Skittish’s Savannah Sessions is an outgrowth of Jeff Noller relocating from Minnesota’s Twin Cities area to Savannah, Georgia in 2018. He decided to step back from an active musical career in favor of studying film sound, but eleven years writing and recording several albums under the Skittish banner and the emergence of COVID-19 prodded Noller to begin composing songs once again for a possible collection. The resulting ten songs, despite a couple of near misses, are among the best he has offered the music buying public. The seventh release from Skittish stands up well against the previous six and shows there’s a lot of creative life left in Jeff Noller’s songwriting
The first full-throated track on the album is “The Hole”. It follows a brief acoustic opener that sets the stage for the next nine tracks, but “The Hole” is the first wide-lens expression of Noller’s musical creativity and benefits from the presence of two female backing singers. It’s a folk influenced track, but percolates with the electricity of rock music. The upbeat tempo keeps listeners engaged throughout and another key fact emerges from the recording – despite Jeff Noller’s primacy, Skittish plays as a band instead of a glorified solo vehicle. He has an obvious knack for choosing the right supporting musicians. They dial into Noller’s aesthetic and play without any agenda or ego. They are here to support the song rather than snag a sizable portion of the spotlight.

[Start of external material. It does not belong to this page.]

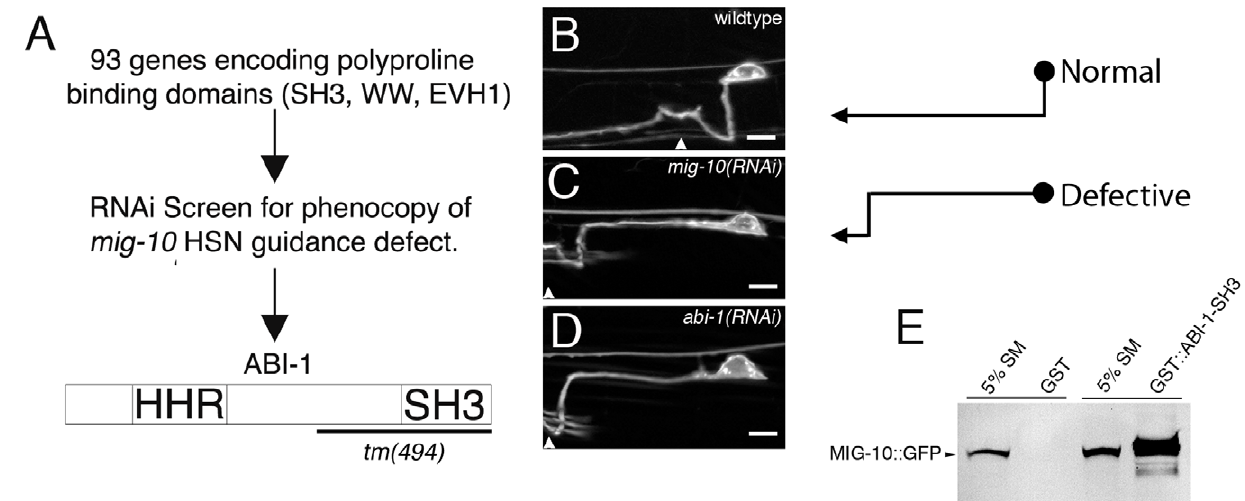
Figure 1. MIG-10 interacts physically with ABI-1. (A) Diagram of the RNAi screening strategy used to identify ABI-1. A sublibrary of RNAi clones encoding proline-binding domains (SH3, WW, EVH1) was created. Each clone was screened for the ability to phenocopy the HSN ventral guidance defect observed in mig-10 loss of function mutants. This strategy led to the identification of ABI-1 as a potential interaction partner for MIG-10. In this study we have utilized the abi-1(tm494) allele, which is predicted to truncate the ABI-1 protein as indicated by the bracket. (B) Example of HSN axon in wild-type animals. The axon makes a direct ventral migration. (C) Example of HSN ventral guidance defect observed in mig-10(RNAi) animals. The axon migrates laterally prior to turning ventrally. (D) Example of HSN ventral guidance defect observed in abi-1(RNAi) animals. The HSN axon was observed with an unc-86::myrGFP transgene. Arrowheads mark approximate position of the vulva. Note that the migration of the HSN cell body was also affected by mig-10(RNAi) and abi-1(RNAi) . However, previous analysis has indicated that HSN axon guidance defects are not secondary consequences of defects in cell body migration [18,27]. Scale bars represent 5 m m. (E) MIG-10 binds to the SH3 domain of ABI-1. MIG-10::GFP was incubated with the SH3 domain of ABI-1 fused to GST (GST::ABI-1-SH3) or GST as a control. Bound material was detected by western blotting with an antibody to GFP. For reference, an amount equivalent to 5% of the MIG-10::GFP starting material was run on a gel (5% SM).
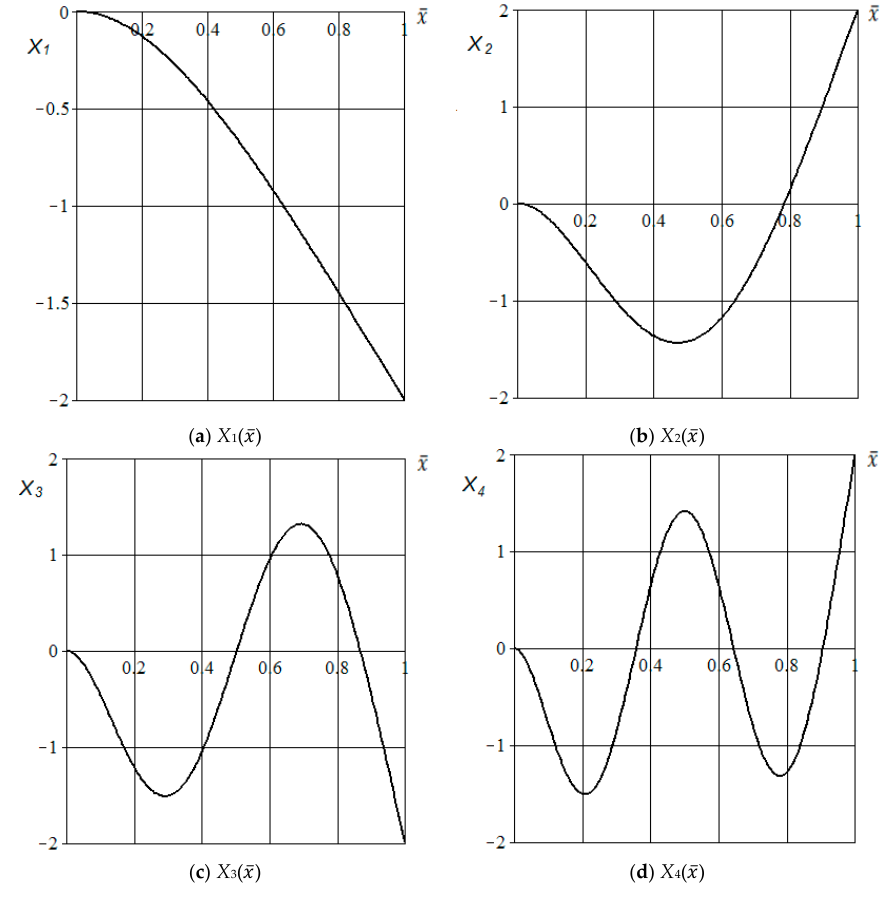
Figure 12. The basic functions X n ( x )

“Car Crash Companion” will be a favorite for many listeners thanks to its onrush of musical power, never pushing too hard on anyone hearing the song, and Noller’s singing will squash any doubt that his voice can exert considerable rock muscle. The furious trajectory of the cut is another reason that the song stands out on an otherwise excellent collection. It is another track showing how there’s little to no interest from a songwriting or musical point of view for pursuing spotlight instrumental moments for individual players. Eric Holmes’ fiddle during the second half of “Before the Devil Knows” takes the track in a much different direction than it begins. The song starts off as a hushed acoustic blues before it begins transforming. Holmes doesn’t clutch onto a variety of clichéd fiddle runs like many similar players might and, instead, brings a structured yet impassioned musical attack with his instrument.
“Hello Deadly” is another of the album’s high points. The percussion nails a swinging groove that sounds natural throughout the entire song and Brianna Tagg’s vocals are another key factor for making this song work. “Over Thirty” and “Parallel Life” are a weak spot in the album’s running order, but they never land with the sort of resounding thud that mars the album in a serious way. Jeff Noller ends this new Skittish album with the track “Beautiful in Black”, a vocal showcase that may seem like an improbable end to the album, but nonetheless works spectacularly well. There’s little musical accompaniment attached to this track. Skittish’s Savannah Sessions doesn’t connect on every level, but it is a very personal and rewarding listening experience.